▶ Ziel der Übung
Prüfe bitte, ob die folgenden Aussagen mit dem Text über die Außenjalousien übereinstimmen, und gib zu jeder Ja oder Nein samt den entscheidenden Worten des Textes als wörtliches Zitat an: (a) Die beklagten Eigentümer brachten die Außenjalousien im Jahr 2013 an. (b) Der Verwalter holte Angebote für eine Verschattungsanlage vor der Glasfassade ein. (c) Das Amtsgericht Senftenberg erklärte den Beschluss vom 28. September 2018 für gültig.
____ Textblock
Die Eigentümer der Wohnung Nr. 2 klagten auf Beseitigung von Außenjalousien, welche die beklagten Eigentümer der Wohnungen Nr. 1, 3 und 4 im Jahr 2013 in die Stahlrahmen vor den südwärts ausgerichteten Fensterfronten ihrer Wohnungen als Sonnenschutz und Verschattungsanlage anbrachten. In der Eigentümerversammlung vom 1. Juni 2012 wurde ein Beschluss gefasst, wonach es den Eigentümern gestattet wurde, an ihren Fenstern und Türen hofseitig fach- und sachgerecht Jalousien, Lamellen und feste Verschattungen zu installieren. Für die Anbringung einer Verschattungsanlage vor der Glasfassade des Gebäudes sollte der Verwalter Angebote einholen. Letzteres geschah in der Folge nicht. Während des (neuen) Berufungsverfahrens fassten die Wohnungseigentümer in der Eigentümerversammlung vom 28. September 2018 folgenden Beschluss:

„Die Eigentümer beschließen, allen Wohnungseigentümern wird gestattet, an die hofseitig gelegene und südwärts vorgelagerte Fassaden- und Balkonkonstruktion entsprechende Verschattungsanlagen (Jalousien/ Verschattungsjalousien) fachmännisch anzubringen. Die Verschattungsanlage soll in einheitlicher Art und Form ausgeführt werden und eine optisch harmonische Ansicht bieten. Die Ausführung der Verschattungsanlagen hat sich in Art und Form den bereits vorhandenen Verschattungsanlagen weitestgehend anzupassen. Die entstehenden Einbau- und eventuellen Folgekosten werden durch die Eigentümer der jeweiligen WE, welche die Verschattungen installieren, selbst getragen. Ebenso übernehmen die jeweiligen Eigentümer die Haftung für evtl. auftretenden Schäden und deren Beseitigung, sofern diese nicht durch die Gebäudeversicherung abgedeckt sind.″

Dieser Beschluss ist Gegenstand eines parallel rechtshängigen Anfechtungsverfahrens der Kläger. In erster Instanz wurde er mit Urteil vom 27. Januar 2020 vom Amtsgericht Senftenberg für ungültig erklärt. Über die Berufung ist noch nicht entschieden. Im hiesigen Rückbauprozess haben Amts- und Landgericht die auf vollständige, hilfsweise teilweise Beseitigung der Außenjalousien, Nichtigkeitsfeststellung bezüglich des Beschlusses vom 1. Juni 2012 und Erstattung vorgerichtlicher Rechtsanwaltskosten gerichtete Klage abgewiesen. Die vom Landgericht Frankfurt (Oder) zugelassene Revision der Kläger hatte keinen Erfolg.
________
____ Bereitgestellte Daten
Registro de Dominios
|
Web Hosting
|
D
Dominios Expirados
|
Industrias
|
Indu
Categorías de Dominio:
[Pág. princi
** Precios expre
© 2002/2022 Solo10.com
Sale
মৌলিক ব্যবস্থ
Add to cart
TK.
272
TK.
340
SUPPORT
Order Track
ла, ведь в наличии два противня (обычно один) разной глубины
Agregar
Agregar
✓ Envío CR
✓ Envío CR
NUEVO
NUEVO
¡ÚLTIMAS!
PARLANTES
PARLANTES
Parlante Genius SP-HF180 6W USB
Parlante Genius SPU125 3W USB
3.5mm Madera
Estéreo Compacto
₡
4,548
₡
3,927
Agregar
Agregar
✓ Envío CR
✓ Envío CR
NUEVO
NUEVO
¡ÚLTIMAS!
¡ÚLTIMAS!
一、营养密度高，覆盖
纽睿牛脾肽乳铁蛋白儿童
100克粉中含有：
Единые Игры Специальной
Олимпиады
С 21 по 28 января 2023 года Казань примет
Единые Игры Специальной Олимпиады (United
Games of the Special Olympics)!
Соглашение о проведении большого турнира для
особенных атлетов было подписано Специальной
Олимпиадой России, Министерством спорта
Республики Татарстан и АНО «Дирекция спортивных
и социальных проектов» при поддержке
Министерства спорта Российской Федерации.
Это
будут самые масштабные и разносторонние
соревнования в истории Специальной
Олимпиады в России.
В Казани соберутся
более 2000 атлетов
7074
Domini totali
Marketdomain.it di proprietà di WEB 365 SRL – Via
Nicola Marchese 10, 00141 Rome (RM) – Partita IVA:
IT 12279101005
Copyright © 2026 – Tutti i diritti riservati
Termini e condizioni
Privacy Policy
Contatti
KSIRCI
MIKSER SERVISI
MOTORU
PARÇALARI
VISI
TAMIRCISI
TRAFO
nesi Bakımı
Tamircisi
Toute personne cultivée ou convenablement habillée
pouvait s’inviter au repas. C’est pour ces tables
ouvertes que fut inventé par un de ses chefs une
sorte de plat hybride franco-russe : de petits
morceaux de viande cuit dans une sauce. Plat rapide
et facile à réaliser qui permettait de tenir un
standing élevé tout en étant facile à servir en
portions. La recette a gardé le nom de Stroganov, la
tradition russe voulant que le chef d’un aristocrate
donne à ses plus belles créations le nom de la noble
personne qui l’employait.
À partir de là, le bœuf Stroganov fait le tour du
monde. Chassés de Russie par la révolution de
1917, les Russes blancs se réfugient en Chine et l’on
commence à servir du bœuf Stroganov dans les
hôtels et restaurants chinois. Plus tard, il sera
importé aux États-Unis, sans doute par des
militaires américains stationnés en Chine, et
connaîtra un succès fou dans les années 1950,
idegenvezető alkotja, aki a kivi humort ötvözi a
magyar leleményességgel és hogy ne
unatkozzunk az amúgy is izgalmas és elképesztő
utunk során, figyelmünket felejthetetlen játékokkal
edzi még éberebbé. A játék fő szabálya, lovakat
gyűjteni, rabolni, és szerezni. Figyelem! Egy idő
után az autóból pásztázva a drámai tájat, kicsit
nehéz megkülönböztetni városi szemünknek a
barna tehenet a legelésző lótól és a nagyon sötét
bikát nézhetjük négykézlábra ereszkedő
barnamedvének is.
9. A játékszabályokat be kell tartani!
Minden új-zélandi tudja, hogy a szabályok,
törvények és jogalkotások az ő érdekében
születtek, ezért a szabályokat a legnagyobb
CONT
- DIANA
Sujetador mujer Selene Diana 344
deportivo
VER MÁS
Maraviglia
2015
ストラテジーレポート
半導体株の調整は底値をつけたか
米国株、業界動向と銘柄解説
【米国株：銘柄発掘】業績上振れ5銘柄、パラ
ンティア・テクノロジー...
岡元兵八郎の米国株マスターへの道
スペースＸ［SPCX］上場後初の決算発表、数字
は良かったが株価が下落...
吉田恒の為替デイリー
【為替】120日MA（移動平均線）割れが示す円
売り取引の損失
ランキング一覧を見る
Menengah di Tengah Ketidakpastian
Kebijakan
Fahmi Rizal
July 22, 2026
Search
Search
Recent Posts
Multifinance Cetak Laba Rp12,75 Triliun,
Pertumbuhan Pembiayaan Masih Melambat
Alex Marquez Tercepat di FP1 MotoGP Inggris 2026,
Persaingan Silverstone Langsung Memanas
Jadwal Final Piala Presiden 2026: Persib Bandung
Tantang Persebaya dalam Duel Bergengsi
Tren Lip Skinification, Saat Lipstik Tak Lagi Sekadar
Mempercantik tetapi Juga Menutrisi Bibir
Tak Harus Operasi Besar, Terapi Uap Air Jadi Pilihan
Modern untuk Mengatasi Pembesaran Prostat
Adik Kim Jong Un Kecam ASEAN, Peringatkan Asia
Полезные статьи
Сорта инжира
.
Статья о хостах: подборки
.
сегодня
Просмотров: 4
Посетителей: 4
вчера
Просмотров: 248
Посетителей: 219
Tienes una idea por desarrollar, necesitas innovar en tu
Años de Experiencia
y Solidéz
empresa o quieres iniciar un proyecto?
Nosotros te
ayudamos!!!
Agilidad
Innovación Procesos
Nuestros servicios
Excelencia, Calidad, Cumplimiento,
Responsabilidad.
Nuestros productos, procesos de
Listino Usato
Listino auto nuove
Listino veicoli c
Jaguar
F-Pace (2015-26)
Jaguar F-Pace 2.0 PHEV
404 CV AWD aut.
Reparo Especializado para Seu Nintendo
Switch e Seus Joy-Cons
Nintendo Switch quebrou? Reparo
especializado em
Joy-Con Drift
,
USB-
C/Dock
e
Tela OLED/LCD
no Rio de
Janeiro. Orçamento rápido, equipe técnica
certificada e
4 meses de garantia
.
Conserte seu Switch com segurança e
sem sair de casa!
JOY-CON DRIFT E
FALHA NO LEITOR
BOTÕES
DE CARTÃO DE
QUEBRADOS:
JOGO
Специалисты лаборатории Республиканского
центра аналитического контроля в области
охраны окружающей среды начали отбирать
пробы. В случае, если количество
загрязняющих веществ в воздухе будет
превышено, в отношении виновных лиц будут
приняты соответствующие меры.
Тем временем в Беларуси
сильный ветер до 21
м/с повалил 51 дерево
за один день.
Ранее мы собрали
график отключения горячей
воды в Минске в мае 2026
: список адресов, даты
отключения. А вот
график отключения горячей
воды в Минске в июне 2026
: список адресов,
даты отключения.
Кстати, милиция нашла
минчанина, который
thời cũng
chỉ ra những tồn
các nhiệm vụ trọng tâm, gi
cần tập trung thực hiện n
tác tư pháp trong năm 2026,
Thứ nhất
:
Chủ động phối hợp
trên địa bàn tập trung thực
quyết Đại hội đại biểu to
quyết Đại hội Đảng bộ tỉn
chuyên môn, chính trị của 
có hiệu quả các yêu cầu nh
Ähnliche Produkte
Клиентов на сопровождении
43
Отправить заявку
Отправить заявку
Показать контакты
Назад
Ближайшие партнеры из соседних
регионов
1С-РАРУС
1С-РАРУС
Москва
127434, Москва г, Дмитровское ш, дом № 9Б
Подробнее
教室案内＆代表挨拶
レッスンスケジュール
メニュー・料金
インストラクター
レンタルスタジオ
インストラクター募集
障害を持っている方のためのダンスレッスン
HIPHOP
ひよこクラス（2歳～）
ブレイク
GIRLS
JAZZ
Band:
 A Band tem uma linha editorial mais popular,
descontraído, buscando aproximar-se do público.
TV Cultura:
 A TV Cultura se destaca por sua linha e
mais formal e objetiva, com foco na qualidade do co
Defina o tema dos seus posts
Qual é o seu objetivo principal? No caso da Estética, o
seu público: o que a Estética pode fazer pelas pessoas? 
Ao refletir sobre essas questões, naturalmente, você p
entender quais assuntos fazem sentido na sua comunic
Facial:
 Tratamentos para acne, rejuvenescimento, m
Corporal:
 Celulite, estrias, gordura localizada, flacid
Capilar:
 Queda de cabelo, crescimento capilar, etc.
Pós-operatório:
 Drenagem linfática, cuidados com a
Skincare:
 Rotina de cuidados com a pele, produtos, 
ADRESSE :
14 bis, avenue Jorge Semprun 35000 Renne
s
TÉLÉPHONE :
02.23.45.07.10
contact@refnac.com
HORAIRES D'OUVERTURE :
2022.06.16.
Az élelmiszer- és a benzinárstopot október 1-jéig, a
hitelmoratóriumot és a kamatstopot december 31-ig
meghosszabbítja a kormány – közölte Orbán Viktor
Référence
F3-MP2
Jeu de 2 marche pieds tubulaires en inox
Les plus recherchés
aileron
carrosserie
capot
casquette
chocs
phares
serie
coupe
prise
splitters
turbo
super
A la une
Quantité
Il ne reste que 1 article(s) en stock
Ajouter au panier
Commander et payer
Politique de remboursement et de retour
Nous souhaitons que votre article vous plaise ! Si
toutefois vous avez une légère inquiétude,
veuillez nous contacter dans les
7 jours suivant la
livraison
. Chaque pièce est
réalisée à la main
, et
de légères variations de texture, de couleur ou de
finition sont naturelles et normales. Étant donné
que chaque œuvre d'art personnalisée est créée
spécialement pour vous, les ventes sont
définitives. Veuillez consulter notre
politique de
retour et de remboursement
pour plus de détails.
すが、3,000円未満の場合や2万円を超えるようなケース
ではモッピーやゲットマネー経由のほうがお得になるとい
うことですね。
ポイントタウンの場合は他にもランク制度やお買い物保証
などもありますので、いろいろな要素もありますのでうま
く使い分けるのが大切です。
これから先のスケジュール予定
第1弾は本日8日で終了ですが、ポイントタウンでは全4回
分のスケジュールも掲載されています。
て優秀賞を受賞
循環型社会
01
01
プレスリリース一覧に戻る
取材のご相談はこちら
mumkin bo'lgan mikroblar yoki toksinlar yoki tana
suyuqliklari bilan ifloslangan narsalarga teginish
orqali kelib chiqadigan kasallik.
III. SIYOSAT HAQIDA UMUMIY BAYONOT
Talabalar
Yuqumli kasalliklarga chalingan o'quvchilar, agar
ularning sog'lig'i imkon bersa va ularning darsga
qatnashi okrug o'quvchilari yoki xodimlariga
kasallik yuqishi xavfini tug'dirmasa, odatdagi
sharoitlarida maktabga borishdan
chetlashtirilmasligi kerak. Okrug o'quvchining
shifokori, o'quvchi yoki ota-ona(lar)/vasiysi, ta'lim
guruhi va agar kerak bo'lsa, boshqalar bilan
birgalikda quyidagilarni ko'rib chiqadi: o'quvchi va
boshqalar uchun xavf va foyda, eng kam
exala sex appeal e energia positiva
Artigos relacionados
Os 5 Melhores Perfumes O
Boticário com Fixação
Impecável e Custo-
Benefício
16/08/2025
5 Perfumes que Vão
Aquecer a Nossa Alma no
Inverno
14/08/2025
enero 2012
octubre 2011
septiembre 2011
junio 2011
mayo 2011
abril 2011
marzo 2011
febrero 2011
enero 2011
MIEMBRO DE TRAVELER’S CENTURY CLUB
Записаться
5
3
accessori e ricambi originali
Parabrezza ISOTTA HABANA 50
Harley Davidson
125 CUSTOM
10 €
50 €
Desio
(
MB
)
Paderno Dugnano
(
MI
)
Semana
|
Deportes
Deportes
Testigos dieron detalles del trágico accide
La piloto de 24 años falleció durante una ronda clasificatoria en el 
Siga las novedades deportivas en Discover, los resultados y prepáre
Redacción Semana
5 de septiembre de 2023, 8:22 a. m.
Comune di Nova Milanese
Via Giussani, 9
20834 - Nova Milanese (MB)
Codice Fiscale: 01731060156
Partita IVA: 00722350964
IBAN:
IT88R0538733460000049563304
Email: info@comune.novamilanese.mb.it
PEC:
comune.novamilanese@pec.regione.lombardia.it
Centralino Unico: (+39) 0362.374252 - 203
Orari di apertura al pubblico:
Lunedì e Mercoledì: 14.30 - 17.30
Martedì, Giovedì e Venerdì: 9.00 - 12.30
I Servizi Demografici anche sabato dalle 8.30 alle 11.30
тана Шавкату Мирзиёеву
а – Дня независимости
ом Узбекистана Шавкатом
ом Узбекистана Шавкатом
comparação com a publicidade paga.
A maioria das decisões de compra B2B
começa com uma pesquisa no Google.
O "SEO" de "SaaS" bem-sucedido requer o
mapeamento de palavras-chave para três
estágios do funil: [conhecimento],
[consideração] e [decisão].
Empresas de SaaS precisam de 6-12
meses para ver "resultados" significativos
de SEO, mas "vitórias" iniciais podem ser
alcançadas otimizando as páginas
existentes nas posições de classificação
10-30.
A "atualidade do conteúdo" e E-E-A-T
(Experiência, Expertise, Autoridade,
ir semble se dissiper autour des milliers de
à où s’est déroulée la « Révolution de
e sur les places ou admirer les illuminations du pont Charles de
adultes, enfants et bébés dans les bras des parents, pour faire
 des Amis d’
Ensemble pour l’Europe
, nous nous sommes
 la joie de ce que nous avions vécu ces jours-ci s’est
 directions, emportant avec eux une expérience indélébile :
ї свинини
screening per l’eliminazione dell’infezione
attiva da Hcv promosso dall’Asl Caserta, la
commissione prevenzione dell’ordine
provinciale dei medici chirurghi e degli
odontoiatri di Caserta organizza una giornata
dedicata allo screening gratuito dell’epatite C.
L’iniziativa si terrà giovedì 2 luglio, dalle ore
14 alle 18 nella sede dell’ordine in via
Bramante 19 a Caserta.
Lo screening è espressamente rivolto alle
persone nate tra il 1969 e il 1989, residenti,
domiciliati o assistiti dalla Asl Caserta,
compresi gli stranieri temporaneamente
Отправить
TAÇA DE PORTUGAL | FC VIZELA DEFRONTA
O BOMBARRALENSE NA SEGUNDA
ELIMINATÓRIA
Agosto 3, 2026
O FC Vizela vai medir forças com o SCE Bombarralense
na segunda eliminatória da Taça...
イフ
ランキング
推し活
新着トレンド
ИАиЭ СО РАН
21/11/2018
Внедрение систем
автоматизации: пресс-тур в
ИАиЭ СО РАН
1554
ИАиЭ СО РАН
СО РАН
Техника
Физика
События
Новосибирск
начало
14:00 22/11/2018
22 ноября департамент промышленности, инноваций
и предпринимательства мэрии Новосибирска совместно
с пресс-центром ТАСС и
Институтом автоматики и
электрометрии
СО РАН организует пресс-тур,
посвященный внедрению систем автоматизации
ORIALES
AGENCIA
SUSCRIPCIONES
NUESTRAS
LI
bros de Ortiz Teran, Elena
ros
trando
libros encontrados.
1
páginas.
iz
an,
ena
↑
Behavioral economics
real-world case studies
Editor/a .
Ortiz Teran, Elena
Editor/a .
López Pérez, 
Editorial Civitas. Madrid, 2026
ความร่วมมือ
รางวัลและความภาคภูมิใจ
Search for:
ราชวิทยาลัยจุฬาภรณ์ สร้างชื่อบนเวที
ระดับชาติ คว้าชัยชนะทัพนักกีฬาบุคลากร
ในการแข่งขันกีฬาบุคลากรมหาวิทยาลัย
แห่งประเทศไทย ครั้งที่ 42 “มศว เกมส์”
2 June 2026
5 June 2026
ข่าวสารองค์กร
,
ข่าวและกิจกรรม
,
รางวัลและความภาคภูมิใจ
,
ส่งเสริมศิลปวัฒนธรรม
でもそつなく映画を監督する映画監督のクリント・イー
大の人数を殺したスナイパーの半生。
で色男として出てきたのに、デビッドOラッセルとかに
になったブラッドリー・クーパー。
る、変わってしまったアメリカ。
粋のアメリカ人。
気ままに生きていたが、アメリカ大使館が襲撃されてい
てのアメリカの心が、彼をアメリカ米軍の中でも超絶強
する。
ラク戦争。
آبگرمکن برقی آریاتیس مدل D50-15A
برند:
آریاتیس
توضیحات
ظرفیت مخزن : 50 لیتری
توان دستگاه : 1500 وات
________
▶ Schriftliche Lösung
(a) Ja: „im Jahr 2013 in die Stahlrahmen vor den südwärts ausgerichteten Fensterfronten ihrer Wohnungen als Sonnenschutz und Verschattungsanlage anbrachten“
(b) Nein: „Letzteres geschah in der Folge nicht.“
(c) Nein: „In erster Instanz wurde er mit Urteil vom 27. Januar 2020 vom Amtsgericht Senftenberg für ungültig erklärt.“